Second version of German-English bitext, after a series of changes to our bitext extraction code, and with casing preserved. This bitext has not been evaluated on MT training yet.
- Threshold of 0.98 was applied on simple classifier in first stage (output = 16,139,076 pairs), and a 0.62 threshold was applied on the complex classifier in the second stage (final output = 5,404,313 pairs).
bitext-wiki-v2_de-en.de.bz2
= German side of the bitext, in raw format (no tokenization or lowercasing).
bitext-wiki-v2_de-en.en.bz2
= English side of the bitext, in raw format (no tokenization or lowercasing).
$ bzgrep 'Hitler' bitext-wiki-v2_de-en.de.bz2 | head -4
(1939) The High Cost of Hitler
(Deutsch: Hitlers Bankier.
(siehe Adolf Hitler:Politische Anfänge).
1. Januar 1925 von Hitler privat als persönlicher Mitarbeiter angestellt, war Schaub als einer von Hitlers persönlichen Adjutanten bis ins Jahr 1945 ständig in Hitlers Nähe.

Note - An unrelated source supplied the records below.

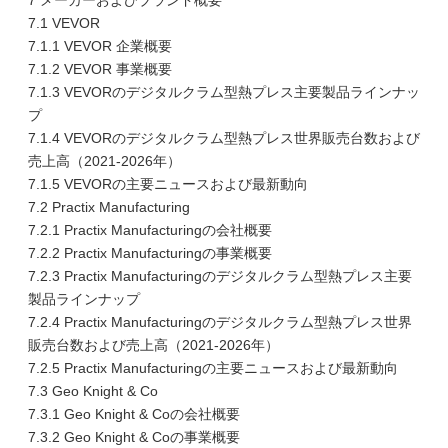
7 メーカーおよびブランド概要
7.1 VEVOR
7.1.1 VEVOR 企業概要
7.1.2 VEVOR 事業概要
7.1.3 VEVORのデジタルクラム型熱プレス主要製品ラインナッ
プ
7.1.4 VEVORのデジタルクラム型熱プレス世界販売台数および
売上高（2021-2026年）
7.1.5 VEVORの主要ニュースおよび最新動向
7.2 Practix Manufacturing
7.2.1 Practix Manufacturingの会社概要
7.2.2 Practix Manufacturingの事業概要
7.2.3 Practix Manufacturingのデジタルクラム型熱プレス主要
製品ラインナップ
7.2.4 Practix Manufacturingのデジタルクラム型熱プレス世界
販売台数および売上高（2021-2026年）
7.2.5 Practix Manufacturingの主要ニュースおよび最新動向
7.3 Geo Knight & Co
7.3.1 Geo Knight & Coの会社概要
7.3.2 Geo Knight & Coの事業概要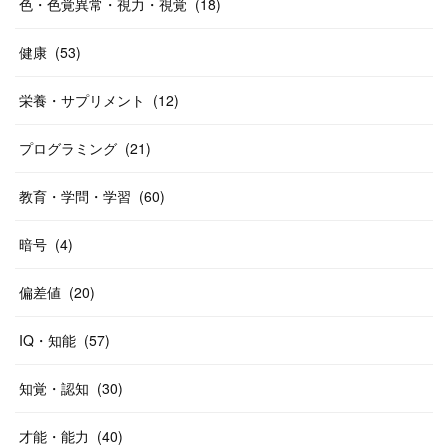
色・色覚異常・視力・視覚
(
18
)
健康
(
53
)
栄養・サプリメント
(
12
)
プログラミング
(
21
)
教育・学問・学習
(
60
)
暗号
(
4
)
偏差値
(
20
)
IQ・知能
(
57
)
知覚・認知
(
30
)
才能・能力
(
40
)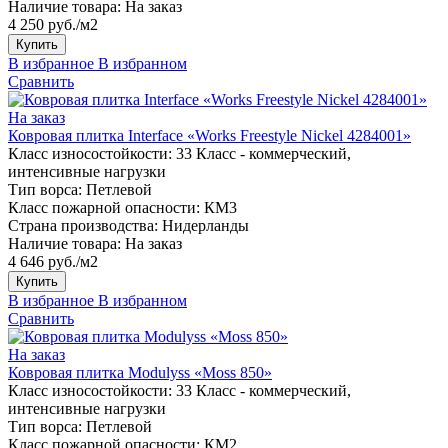
Наличие товара:
На заказ
4 250 руб./м2
Купить
В избранное
В избранном
Сравнить
На заказ
Ковровая плитка Interface «Works Freestyle Nickel 4284001»
Класс износостойкости:
33 Класс - коммерческий,
интенсивные нагрузки
Тип ворса:
Петлевой
Класс пожарной опасности:
КМ3
Страна производства:
Нидерланды
Наличие товара:
На заказ
4 646 руб./м2
Купить
В избранное
В избранном
Сравнить
На заказ
Ковровая плитка Modulyss «Moss 850»
Класс износостойкости:
33 Класс - коммерческий,
интенсивные нагрузки
Тип ворса:
Петлевой
Класс пожарной опасности:
КМ2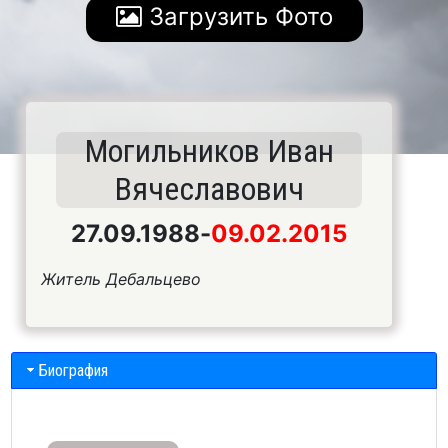
Загрузить Фото
Могильников Иван
Вячеславович
27.09.1988
-
09.02.2015
Житель Дебальцево
Биография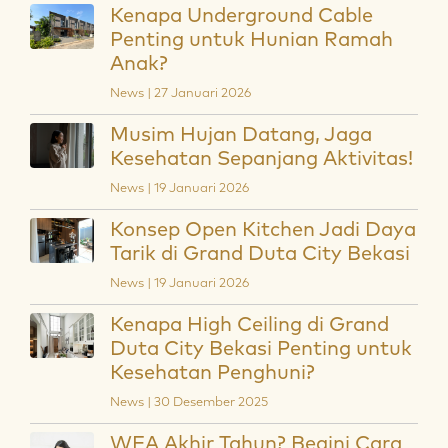
Kenapa Underground Cable
Penting untuk Hunian Ramah
Anak?
News | 27 Januari 2026
Musim Hujan Datang, Jaga
Kesehatan Sepanjang Aktivitas!
News | 19 Januari 2026
Konsep Open Kitchen Jadi Daya
Tarik di Grand Duta City Bekasi
News | 19 Januari 2026
Kenapa High Ceiling di Grand
Duta City Bekasi Penting untuk
Kesehatan Penghuni?
News | 30 Desember 2025
WFA Akhir Tahun? Begini Cara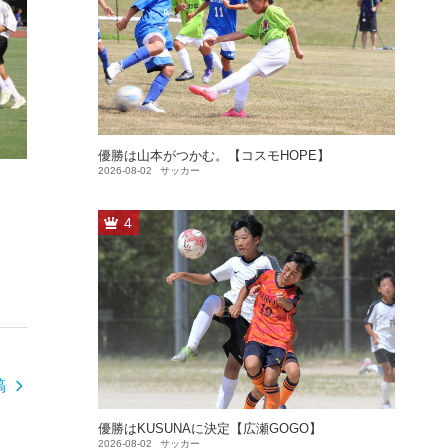
優勝は山本がつかむ。【コスモHOPE】
2026-08-02
サッカー
4
稿
優勝はKUSUNAに決定【広瀬GOGO】
2026-08-02
サッカー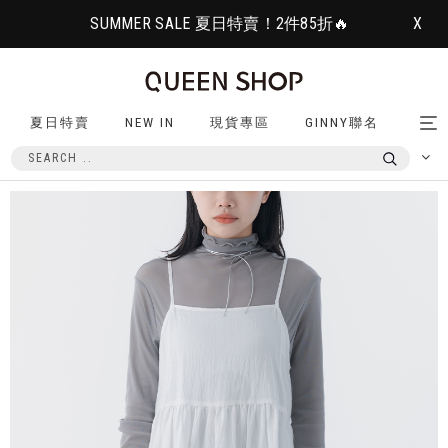
SUMMER SALE 夏日特賣！2件85折🔥
X
夏日特賣
NEW IN
現貨專區
GINNY聯名
Tog
nav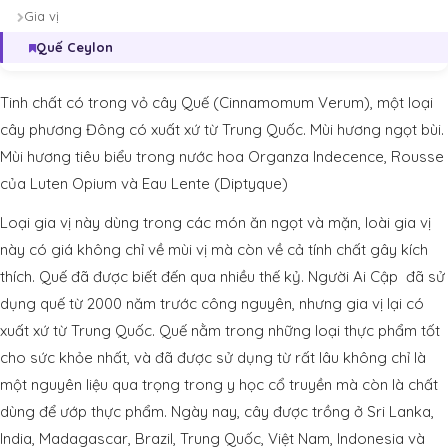
Gia vị
Quế Ceylon
Tinh chất có trong vỏ cây Quế (Cinnamomum Verum), một loại
cây phương Đông có xuất xứ từ Trung Quốc. Mùi hương ngọt bùi.
Mùi hương tiêu biểu trong nước hoa Organza Indecence, Rousse
của Luten Opium và Eau Lente (Diptyque)
Loại gia vị này dùng trong các món ăn ngọt và mặn, loài gia vị
này có giá không chỉ về mùi vị mà còn về cả tính chất gây kích
thích. Quế đã được biết đến qua nhiều thế kỷ. Người Ai Cập đã sử
dụng quế từ 2000 năm trước công nguyên, nhưng gia vị lại có
xuất xứ từ Trung Quốc. Quế nằm trong những loại thực phẩm tốt
cho sức khỏe nhất, và đã được sử dụng từ rất lâu không chỉ là
một nguyên liệu qua trọng trong y học cổ truyền mà còn là chất
dùng để ướp thực phẩm. Ngày nay, cây được trồng ở Sri Lanka,
India, Madagascar, Brazil, Trung Quốc, Việt Nam, Indonesia và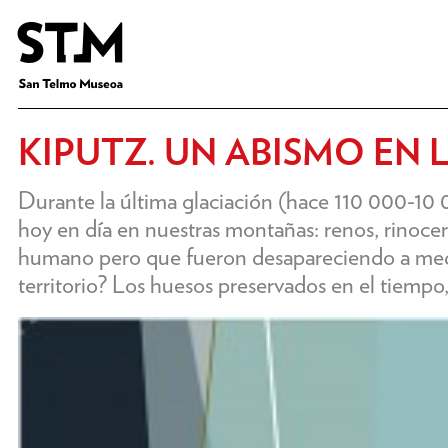
KIPUTZ. UN ABISMO EN 
Durante la última glaciación (hace 110 000-10 
hoy en día en nuestras montañas: renos, rinocer
humano pero que fueron desapareciendo a medi
territorio? Los huesos preservados en el tiempo, 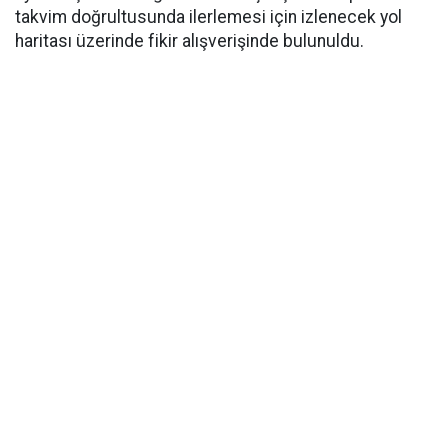
takvim doğrultusunda ilerlemesi için izlenecek yol
haritası üzerinde fikir alışverişinde bulunuldu.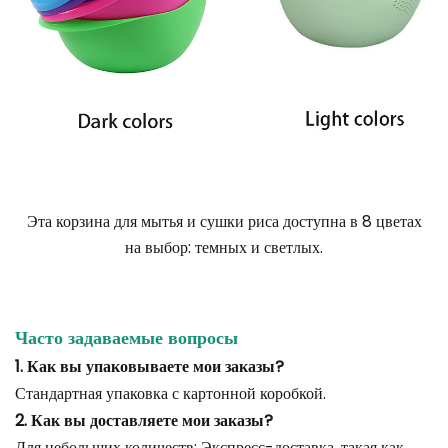
Эта корзина для мытья и сушки риса доступна в 8 цветах
на выбор: темных и светлых.
Часто задаваемые вопросы
1. Как вы упаковываете мои заказы?
Стандартная упаковка с картонной коробкой.
2. Как вы доставляете мои заказы?
Для небольших количеств: Экспресс-доставка, такая как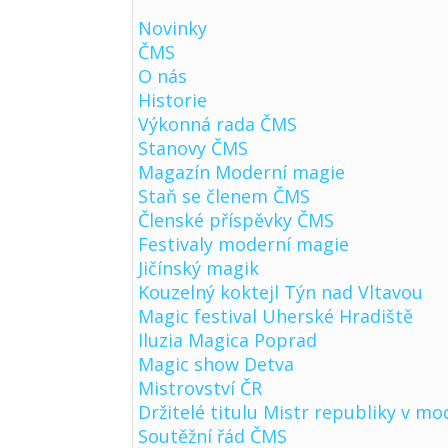
Novinky
ČMS
O nás
Historie
Výkonná rada ČMS
Stanovy ČMS
Magazín Moderní magie
Staň se členem ČMS
Členské příspěvky ČMS
Festivaly moderní magie
Jičínský magik
Kouzelný koktejl Týn nad Vltavou
Magic festival Uherské Hradiště
Iluzia Magica Poprad
Magic show Detva
Mistrovství ČR
Držitelé titulu Mistr republiky v mo
Soutěžní řád ČMS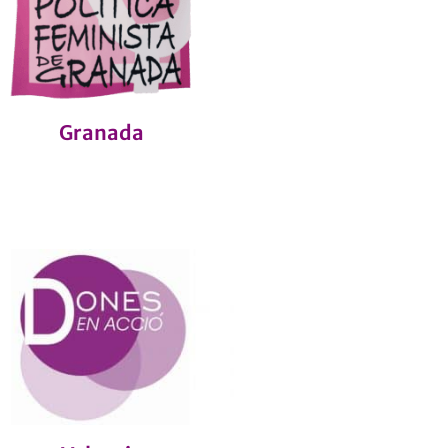
Granada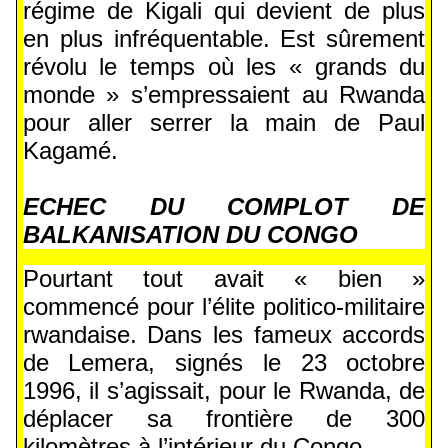
régime de Kigali qui devient de plus
en plus infréquentable. Est sûrement
révolu le temps où les « grands du
monde » s’empressaient au Rwanda
pour aller serrer la main de Paul
Kagamé.
ECHEC DU COMPLOT DE
BALKANISATION DU CONGO
Pourtant tout avait « bien »
commencé pour l’élite politico-militaire
rwandaise. Dans les fameux accords
de Lemera, signés le 23 octobre
1996, il s’agissait, pour le Rwanda, de
déplacer sa frontière de 300
kilomètres à l’intérieur du Congo.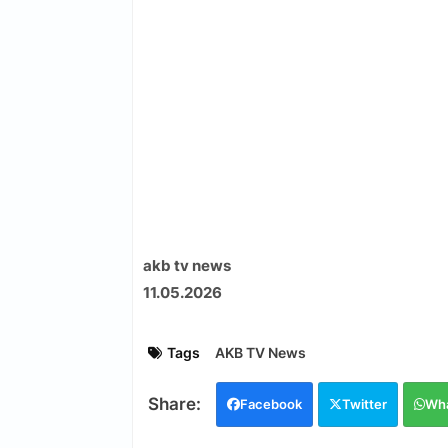
akb tv news
11.05.2026
Tags
AKB TV News
Facebook
Twitter
Wh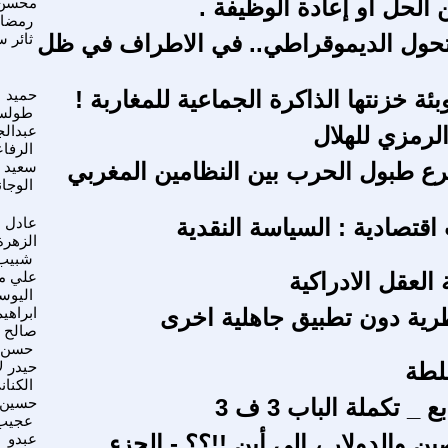
الحل او إعادة الوظيفة .
محسن 
رمضا
حول الديموقراطي.. في الاطراف في ظل
ثائر س
ة خزنتها الذاكرة الجماعية للمغاربة !
حميد
طولس
لرمزي للهلال
عبدالج
الرفا
رع طبول الحرب بين النظامين المغربي
سعيد
الوجا
تصادية : السياسة النقدية
عادل ع
الزهرة
شبيب
العقل الادراكية
علي م
اليو
نظرية دون تطبيق جاهلية اخرى
ابراهيم
صالح
حسن
لطة
حيدر ل
الكنان
 _ تكملة الباب 3 ف 3
حسين
عجيب
ين والدولار ، الى أين !!؟؟ - الجزء
عبدو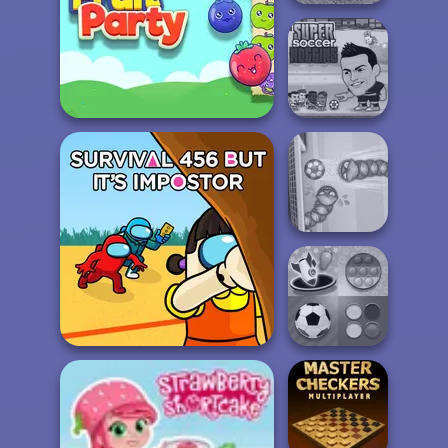
Madness Driver
Vertigo City
Super Soccer
Fruit Party
Noggins
Soccer Snakes
Survival 456 But It
Mind Games for
Impostor
2-3-4 Player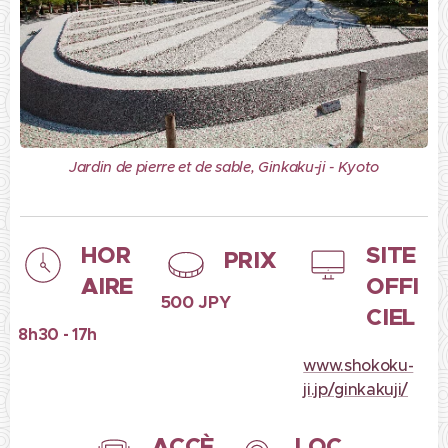
Jardin de pierre et de sable, Ginkaku-ji - Kyoto
HOR
SITE
PRIX
AIRE
OFFI
500 JPY
CIEL
8h30 - 17h
www.shokoku-
ji.jp/ginkakuji/
ACCÈ
LOC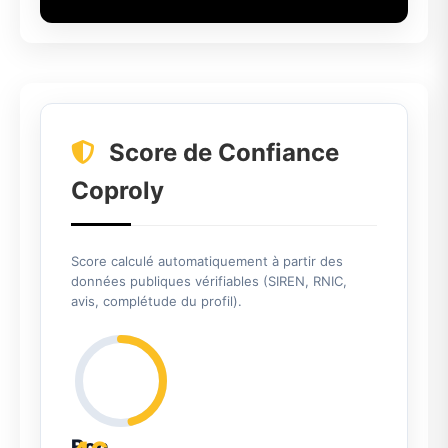
Score de Confiance
Coproly
Score calculé automatiquement à partir des
données publiques vérifiables (SIREN, RNIC,
avis, complétude du profil).
Bon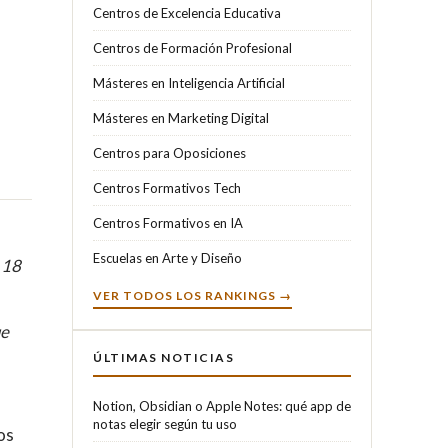
Centros de Excelencia Educativa
Centros de Formación Profesional
Másteres en Inteligencia Artificial
Másteres en Marketing Digital
Centros para Oposiciones
Centros Formativos Tech
Centros Formativos en IA
Escuelas en Arte y Diseño
 18
VER TODOS LOS RANKINGS →
ue
ÚLTIMAS NOTICIAS
Notion, Obsidian o Apple Notes: qué app de
notas elegir según tu uso
os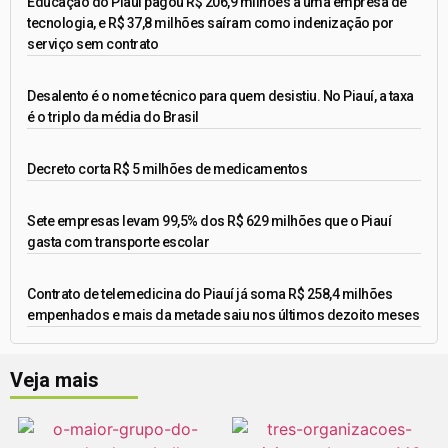
Educação do Piauí pagou R$ 206,9 milhões a uma empresa de
tecnologia, e R$ 37,8 milhões saíram como indenização por
serviço sem contrato
Desalento é o nome técnico para quem desistiu. No Piauí, a taxa
é o triplo da média do Brasil
Decreto corta R$ 5 milhões de medicamentos
Sete empresas levam 99,5% dos R$ 629 milhões que o Piauí
gasta com transporte escolar
Contrato de telemedicina do Piauí já soma R$ 258,4 milhões
empenhados e mais da metade saiu nos últimos dezoito meses
Veja mais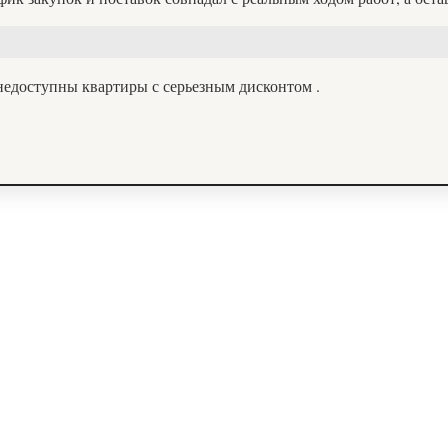
недоступны квартиры с серьезным дисконтом .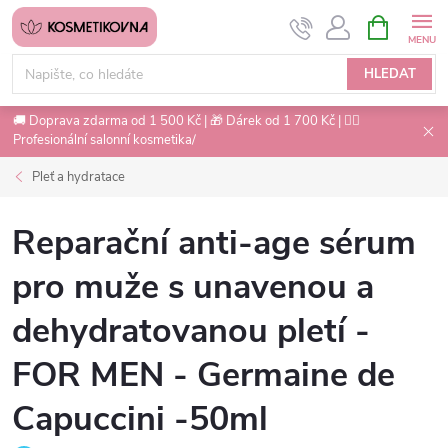
Přejít
NÁKUPNÍ
na
KOŠÍK
obsah
HLEDAT
🚚 Doprava zdarma od 1 500 Kč | 🎁 Dárek od 1 700 Kč | 💇‍♀️
Profesionální salonní kosmetika/
Pleť a hydratace
Reparační anti-age sérum
pro muže s unavenou a
dehydratovanou pletí -
FOR MEN - Germaine de
Capuccini -50ml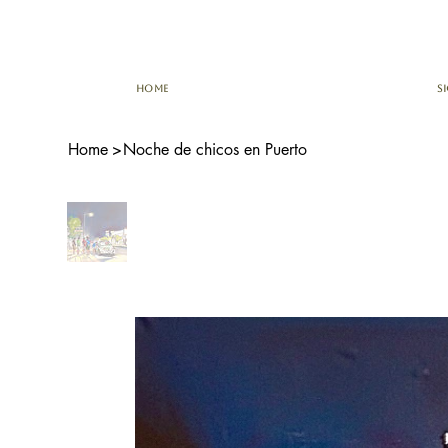
HOME
S
Home
>
Noche de chicos en Puerto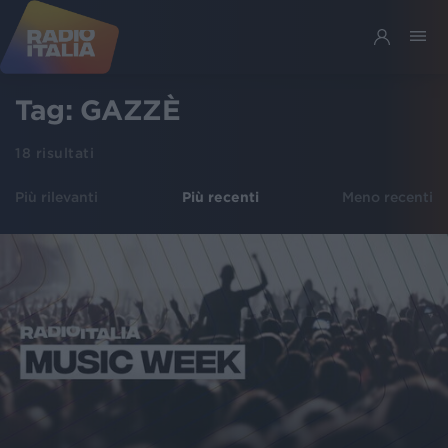
Tag:
GAZZÈ
18
risultati
Più rilevanti
Più recenti
Meno recenti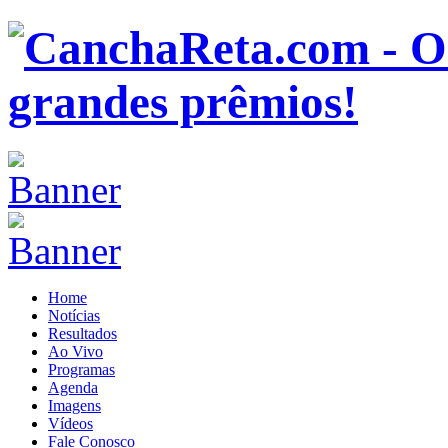
Home
Notícias
Resultados
Ao Vivo
Programas
Agenda
Imagens
Vídeos
Fale Conosco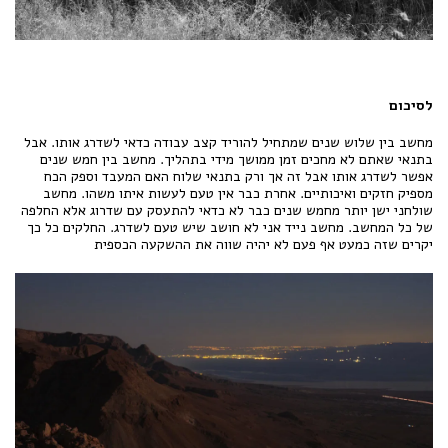
לסיכום
מחשב בין שלוש שנים שמתחיל להוריד קצב עבודה כדאי לשדרג אותו. אבל
בתנאי שאתם לא מחכים זמן ממושך מידי בתהליך. מחשב בין חמש שנים
אפשר לשדרג אותו אבל זה אך ורק בתנאי שלוח האם המעבד וספק הכח
מספיק חזקים ואיכותיים. אחרת כבר אין טעם לעשות איתו משהו. מחשב
שולחני ישן יותר מחמש שנים כבר לא כדאי להתעסק עם שדרוג אלא החלפה
של כל המחשב. מחשב נייד אני לא חושב שיש טעם לשדרג. החלקים כל כך
יקרים שזה כמעט אף פעם לא יהיה שווה את ההשקעה הכספית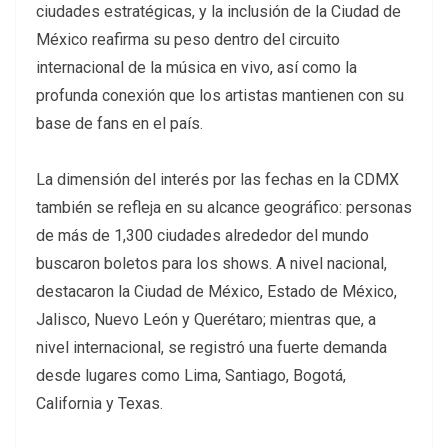
ciudades estratégicas, y la inclusión de la Ciudad de
México reafirma su peso dentro del circuito
internacional de la música en vivo, así como la
profunda conexión que los artistas mantienen con su
base de fans en el país.
La dimensión del interés por las fechas en la CDMX
también se refleja en su alcance geográfico: personas
de más de 1,300 ciudades alrededor del mundo
buscaron boletos para los shows. A nivel nacional,
destacaron la Ciudad de México, Estado de México,
Jalisco, Nuevo León y Querétaro; mientras que, a
nivel internacional, se registró una fuerte demanda
desde lugares como Lima, Santiago, Bogotá,
California y Texas.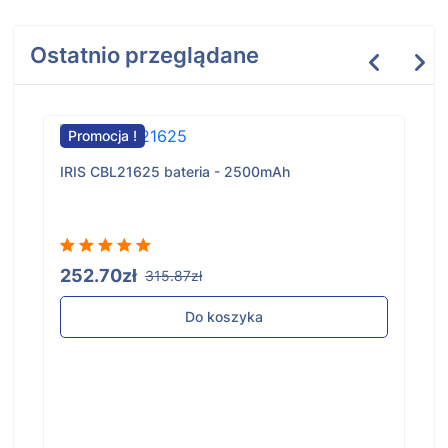
Ostatnio przeglądane
Promocja !
IRIS CBL21625 bateria - 2500mAh
252.70zł
315.87zł
Do koszyka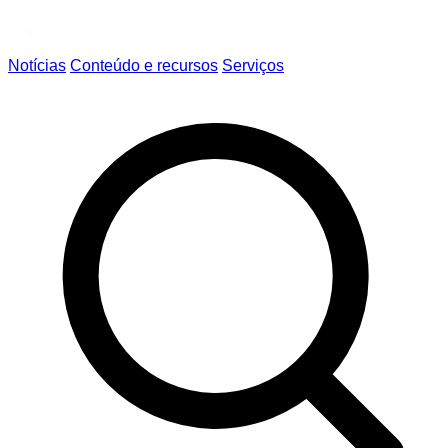
Notícias
Conteúdo e recursos
Serviços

$ bzgrep 'Hitler' bitext-wiki-v2_de-en.en.bz2 | head -4
(1939) The High Cost of Hitler
Hitler's Banker: Hjalmar Horace Greeley Schacht.
see Adolf Hitler for more books
On January 1, 1925 hired privately by Hitler as a personal assistant, Schaub was one of Hitler's personal adjutant to the year 1945 and in constant close to Hitler.